To export transcripts from other contact center applications
  1. Use your contact center application's tools to export conversations. The conversation must contain at least the information specified in Input transcript format.

  2. Transform the transcripts produced by your contact center application to the format described in Input transcript format. You are responsible for performing the transformation.

We provide three scripts for preparing transcripts. They are:

  • A script to combine Contact Lens transcripts with Amazon Lex V2 conversation logs. Contact Lens transcripts don't include parts of Amazon Connect conversations that interact with Amazon Lex V2 bots. The script requires conversation logs to be turned on for Amazon Lex V2, and appropriate permissions to query conversation log CloudWatch Logs and Contact Lens S3 buckets.

  • A script to transform Amazon Transcribe call analytics to the Amazon Lex V2 input format.

  • A script to transform Amazon Connect chat transcripts to the Amazon Lex V2 input format.

You can download the scripts from this GitHub repository: .

Upload your transcripts to an S3 bucket

If you are using Contact Lens, your transcript files are already contained in an S3 bucket. For the location and file names of your transcript files, see Example Contact Lens output files in the Amazon Connect administrator guide.

If you are using another contact center application and you have not set up an S3 bucket for your transcript files, follow this procedure. Otherwise, if you have an existing S3 bucket, after logging in to the Amazon S3 console, follow this procedure starting with step 5.

To upload files to an S3 bucket
  1. Sign in to the AWS Management Console and open the Amazon S3 console at

  2. Choose Create bucket.

  3. Give the bucket a name and choose a Region. The Region must be the same one that you use for Amazon Lex V2. Set the other options as required for your use case.

  4. Choose Create bucket.

  5. From the list of buckets, choose an existing bucket or the bucket that you just created

  6. Choose Upload.

  7. Add the transcript files that you want to upload.

  8. Choose Upload.

Analyze your transcripts using Amazon Lex V2 console

You can only use automated bot design in an empty language. You can add a new language to an existing bot, or create a new bot.

To create a new language in a new bot
  1. Sign in to the AWS Management Console and open the Amazon Lex console at

  2. Choose Create bot

  3. Choose Start with Automated Chatbot Designer. Fill out the information to create your new bot.

  4. Choose Next

  5. In Add language to bot fill out the information for the language.

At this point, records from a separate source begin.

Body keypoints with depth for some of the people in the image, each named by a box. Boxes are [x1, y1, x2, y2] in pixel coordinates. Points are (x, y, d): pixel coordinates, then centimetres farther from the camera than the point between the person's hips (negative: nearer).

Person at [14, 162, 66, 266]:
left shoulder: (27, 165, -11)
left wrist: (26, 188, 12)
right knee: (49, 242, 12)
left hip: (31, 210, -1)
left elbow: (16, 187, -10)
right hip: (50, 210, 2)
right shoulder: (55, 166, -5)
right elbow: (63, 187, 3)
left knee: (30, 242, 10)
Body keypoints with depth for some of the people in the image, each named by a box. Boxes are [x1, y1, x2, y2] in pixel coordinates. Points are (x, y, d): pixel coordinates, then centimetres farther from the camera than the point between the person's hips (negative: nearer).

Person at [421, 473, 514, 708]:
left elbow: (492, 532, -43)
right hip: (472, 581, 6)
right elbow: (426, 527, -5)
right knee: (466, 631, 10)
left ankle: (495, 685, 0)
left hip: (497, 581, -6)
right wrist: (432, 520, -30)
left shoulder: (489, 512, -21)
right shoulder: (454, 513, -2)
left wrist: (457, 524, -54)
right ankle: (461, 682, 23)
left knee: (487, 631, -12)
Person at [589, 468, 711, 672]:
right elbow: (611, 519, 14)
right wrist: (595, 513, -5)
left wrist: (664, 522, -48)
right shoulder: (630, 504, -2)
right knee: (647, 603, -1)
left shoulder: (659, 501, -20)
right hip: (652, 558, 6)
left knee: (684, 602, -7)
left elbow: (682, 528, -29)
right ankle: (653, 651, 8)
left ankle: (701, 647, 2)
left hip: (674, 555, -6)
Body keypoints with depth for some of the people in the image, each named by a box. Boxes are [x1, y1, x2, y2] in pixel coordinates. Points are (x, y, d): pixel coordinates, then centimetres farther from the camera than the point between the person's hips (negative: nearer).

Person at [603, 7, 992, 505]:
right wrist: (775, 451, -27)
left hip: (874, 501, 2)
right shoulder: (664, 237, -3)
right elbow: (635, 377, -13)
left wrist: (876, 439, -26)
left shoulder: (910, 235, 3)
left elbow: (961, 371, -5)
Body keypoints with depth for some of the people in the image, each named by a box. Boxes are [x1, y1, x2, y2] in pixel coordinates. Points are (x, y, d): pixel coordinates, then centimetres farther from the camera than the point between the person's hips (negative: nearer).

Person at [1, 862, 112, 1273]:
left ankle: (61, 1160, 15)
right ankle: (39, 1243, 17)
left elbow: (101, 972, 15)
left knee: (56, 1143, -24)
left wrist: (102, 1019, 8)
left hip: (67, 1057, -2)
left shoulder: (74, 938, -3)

  6. In the Transcript file location on S3 section, choose the S3 bucket that contains your transcript files and the local path to the files if necessary.

  7. You can optionally choose the following:

    • A AWS KMS key to encrypt the transcript data during processing. If you don't select a key, a service AWS KMS key is used.

    • To filter the transcripts to a specific date range. If you choose to filter the transcripts, they must be in the correct folder structure. For more information, see Prepare transcripts.

  8. Choose Done.

Wait for Amazon Lex V2 to process the transcript. You see a completion message when the analysis is complete.

How to stop analyzing your transcript

In case you need to stop the analysis of the transcripts you have uploaded, you can stop a running BotRecommendation job, which has a BotRecommendationStatus status as processing. You can click on the Stop processing button present on the banner after submitting a job from the console or by using CLI SDK for the StopBotRecommendation API. For more information, see StopBotRecommendation

After calling the StopBotRecommendation, the internal BotRecommendationStatus is set to Stopping and you are not charged. To make sure the job has stopped, you can call the DescribeBotRecommendation API and verify that the BotRecommendationStatus is Stopped. This usually takes 3-4 minutes.

You are not charged for the processing after the StopBotRecommendation API is called.